*Information provided*
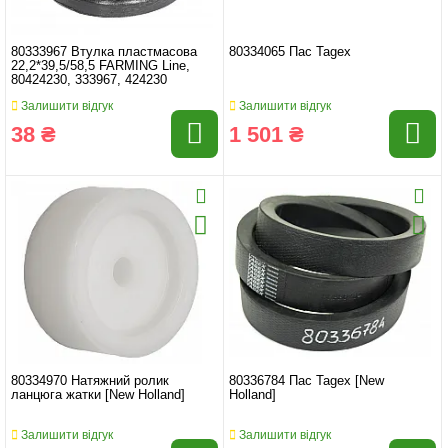
80333967 Втулка пластмасова
80334065 Пас Tagex
22,2*39,5/58,5 FARMING Line,
80424230, 333967, 424230
Залишити відгук
Залишити відгук
38 ₴
1 501 ₴
80334970 Натяжний ролик
80336784 Пас Tagex [New
ланцюга жатки [New Holland]
Holland]
Залишити відгук
Залишити відгук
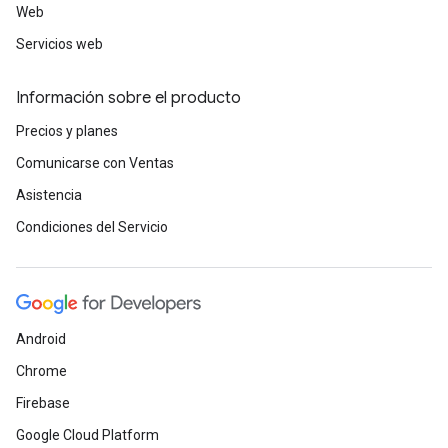
Web
Servicios web
Información sobre el producto
Precios y planes
Comunicarse con Ventas
Asistencia
Condiciones del Servicio
Android
Chrome
Firebase
Google Cloud Platform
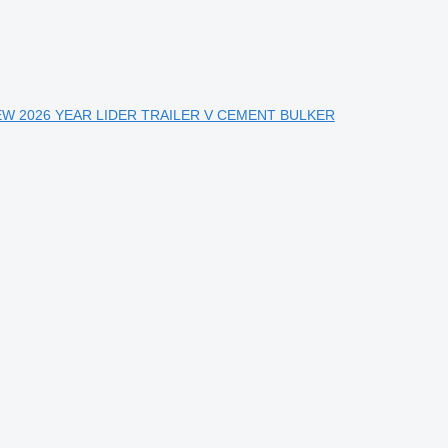
er NEW 2026 YEAR LIDER TRAILER V CEMENT BULKER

*Your task*
What is needed is an exact printout of all the entries, without the pictures.

*Task solution*
80333967 Втулка пластмасова
80334065 Пас Tagex
22,2*39,5/58,5 FARMING Line,
80424230, 333967, 424230
Залишити відгук
Залишити відгук
38 ₴
1 501 ₴
80334970 Натяжний ролик
80336784 Пас Tagex [New
ланцюга жатки [New Holland]
Holland]
Залишити відгук
Залишити відгук
Web
Servicios web
Información sobre el producto
Precios y planes
Comunicarse con Ventas
Asistencia
Condiciones del Servicio
Android
Chrome
Firebase
Google Cloud Platform
er NEW 2026 YEAR LIDER TRAILER V CEMENT BULKER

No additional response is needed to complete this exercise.